Le 17 ventôse an II, François-Claude Comparet est condamné à mort par le tribunal révolutionnaire de Paris pour intelligences avec les ennemis de l’intérieur comme de l’extérieur. (7)
Le même jour, le comité révolutionnaire fait perquisitionner la maison de Pierre Louis. Son épouse est seule présente, Pierre Hugues a changé de travail, il est désormais commis aux subsistances de l’armée, à Arras. Il est probable qu’il espère ainsi échapper à des poursuites qui n’ont que peu d’objet, quand on lit les pièces du procès. Malheureusement, le comité révolutionnaire décide de faire arrêter Pierre Hugues à Arras, et le fait ramener à Paris, où il est emprisonné puis jugé.
J’ai lu attentivement les pièces du procès, et je n’ai pas vu grand chose qui mérite un procès, surtout avec la guillotine au bout de la route. Peut être Pierre Hugues a t’il tenu des propos quelque peu tendancieux, il était visiblement plutôt royaliste, par habitude, mais rien ne prouve qu’il ait fait passer quelque message que ce soit au prince de Condé, comme on l’en a accusé. S’il y avait une preuve manifeste, ou un témoignage vraiment crédible, elle serait dans le dossier. Ce n’est pas le cas, mais le sieur Antoine Quentin Fouquier de Tinville, dit Fouquier Tinville, ne s’encombre pas de preuves.
Ce printemps 1794 est particulièrement occupé pour l’accusateur public. Les procès importants s’enchainent, Hébert, Danton, Desmoulins, les fermiers généraux et Lavoisier. (8) Entre deux gros procès médiatisés, quelques pauvres malheureux dont les torts sont plus imaginaires que prouvés sont jugés.

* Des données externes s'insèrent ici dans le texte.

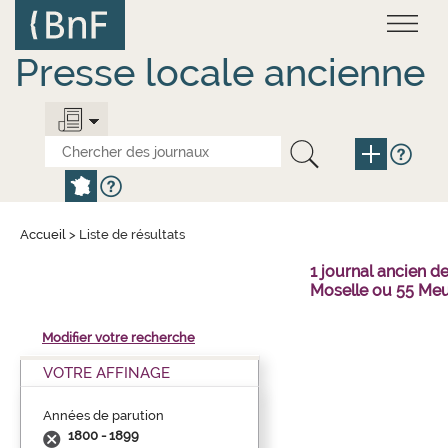
Aller
Panneau de gestion des cookies
au
contenu
principal
Presse locale ancienne
Accueil
>
Liste de résultats
1 journal ancien 
Moselle ou 55 Meu
Modifier votre recherche
VOTRE AFFINAGE
Années de parution
1800 - 1899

C’est ainsi que le 27 germinal an II – soit le 17 avril 1794 – le tribunal révolutionnaire, suite à l’acte d’accusation signé par Fouquier Tinville, condamne Pierre Hugues à la peine de mort. Son jugement ne mérite même pas un paragraphe dans l’Histoire du Tribunal Révolutionnaire que j’ai parcouru …. Le 27 germinal, le jour même de son jugement, Pierre Hugues est exécuté sur la place de la Révolution, l’actuelle place de la Concorde, là même où Louis XVI, Marie Antoinette et les girondins ont été exécutés. Ses biens sont saisis par la République. Je n’ai pas encore retrouvé où la dépouille du jeune guillotiné a été inhumée …

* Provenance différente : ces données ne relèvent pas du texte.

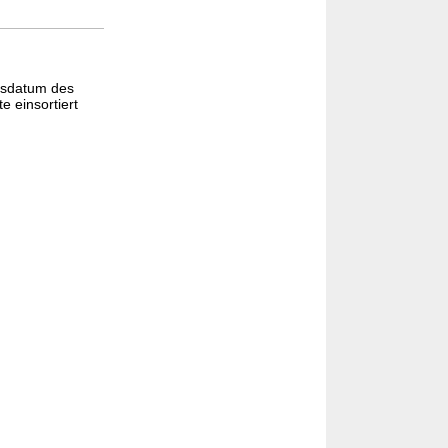
gsdatum des
e einsortiert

« LouisXVIExecutionBig » par Graveur; Isidore-Stanislas Helman (1743-1806?). Graveur (eau-forte); Antoine-Jean Duclos (1742-1795). Illustrateur; Charles Monnet (1732-180.?). — Bibliothèque nationale de France. Sous licence Public domain via Wikimedia Commons.
J’ai indiqué dans les sources quelques sites proposant des biographies de Fouquier Tinville, qui sera rattrapé par la Révolution et à son tour jugé et condamné à la guillotine le 7 mai 1795. Il sera resté environ une année accusateur public et aura envoyé 2 627 personnes à l’échafaud. Son nom est resté gravé dans l’histoire comme symbole d’une justice aveugle et expéditive, symbole de la Terreur dont il n’était pourtant comme il l’a dit que l’instrument, et pas la tête pensante.